Chapter 2: Introduction to Causal Effect over Time

draft

1 Time-Indexed ITE and ATE

In chapter one, I introduced Rubin's Potential Outcomes Framework, which is a general framework for causal inference (Rubin & Holland, 1986). The core of causal effect is based on the difference between two potential outcomes $Y_i(1)$ and $Y_i(0)$ , e.g., $ITE_i=Y_i(1)-Y_i(0)$ , which is essentially a unit-treatment structure with no explicit constraints on time. This framework itself does not depend on the specific data structure, but in practice it is often applied to cross-sectional data, e.g., the treatment state is fixed in time and the outcome is only observed at a certain point in time.

Now I try to clarify the difference between definition and estimation of individual treatment effect. Causal effects are defined via counterfactuals and estimation strategies approximate them using oberved outcomes under assumptions (Holland, 1986; Angrist & Pishcke, 2009; Imbens & Rubin, 2015).

When $ITE_i=Y_i(1)-Y_i(0)$ is extended to data with a time structure, the expression form should be

ITE_{i} = ITE_{i,t_1} = Y_{i,t_1}(1) - Y_{i,t_1}(0)

In this form, the time index $t_1$ does not merely refer to the observed time points in the data, but should be understood as "the theoretical event time at which treatment occurs".

To connect the theoretical potential outcomes model to empirical data, we define the observed outcome as:

Y_{i, t_1}^{\text{obs}} = D_{i,t_1} \cdot Y_{i,t_1}(1) + (1 - D_{i,t_1}) \cdot Y_{i,t_1}(0)

Similarly, the time-specific ATE are defined as:

ATE_{t_1}= \mathbb{E}[Y_{i,t_1}(1) - Y_{i,t_1}(0)] = \mathbb{E}[Y_{i,t_1}(1)] - \mathbb{E}[Y_{i,t_1}(0)]
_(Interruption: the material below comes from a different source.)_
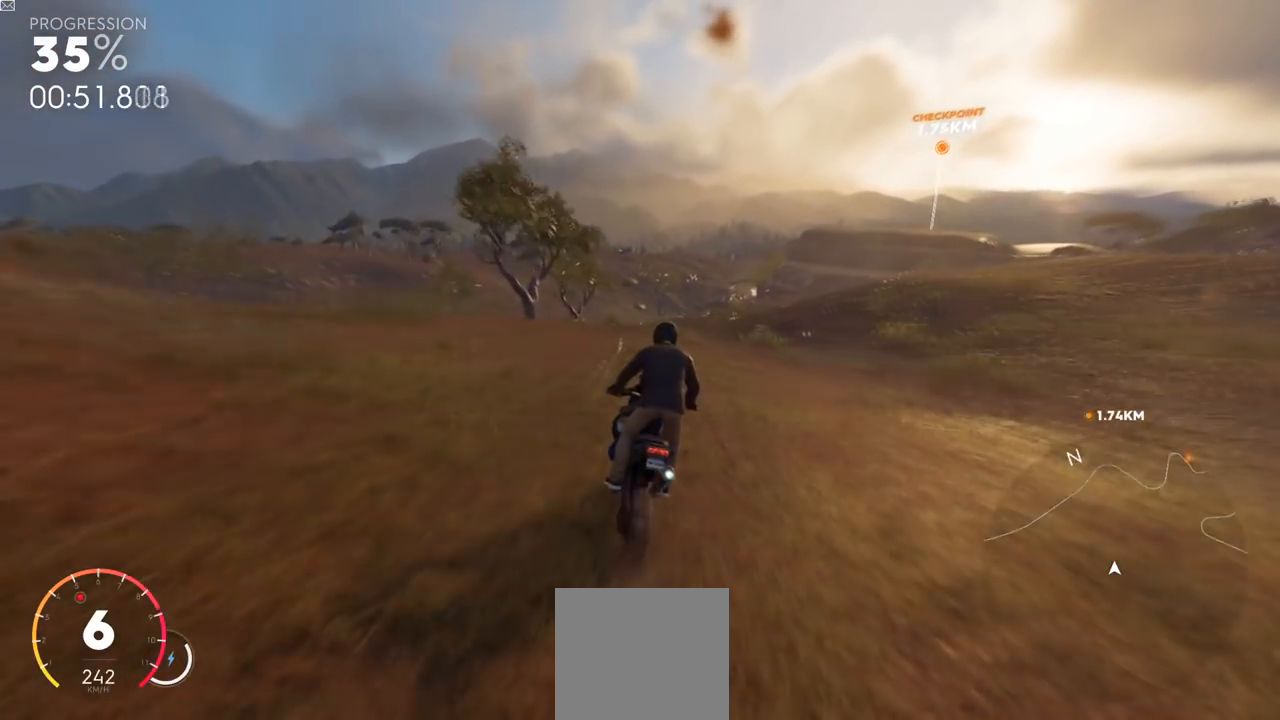
{"buttons": ["R2"], "left_stick": "center", "right_stick": "center", "events": [[334, "left_stick", "center"]]}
2 Estimation of Time-Specific ITE and ATE Using Observed Outcomes

As individual treatment effect $ITE_i=Y_i(1)-Y_i(0)$ is unobservable, we use a reference individual's observed outcomes instead of unobervable outcome of targeted individual, e.g., $\widehat{ITE}_{i}=Y_i(1)-Y_j(0)$ or $\widehat{ITE}_{i}=Y_j(1)-Y_i(0)$ . Yet this substitution presumes that individuals $i$ and $j$ are comparable in all relevant respects, an assumption that is rarely tenable in practice. The potential outcome estimation is thus vulnerable to systematic error arising from unobserved heterogeneity. While panel data structures provide a powerful tool for identifying individual causal effects: by tracking changes in the same unit at different points in time, we can approximate its counterfactual state under certain conditions, which brings us closer to identifying ITE.

In this chapter, we will no longer repeat the general logic in cross-sectional analysis, but focus on the time-indexed panel data structure. The feature of this section, I think, is that I distinguished between ITE estimators and ATE estimators instead of merely based on the classical distinction, e.g., within group estimators, between group estimators and DID estimators.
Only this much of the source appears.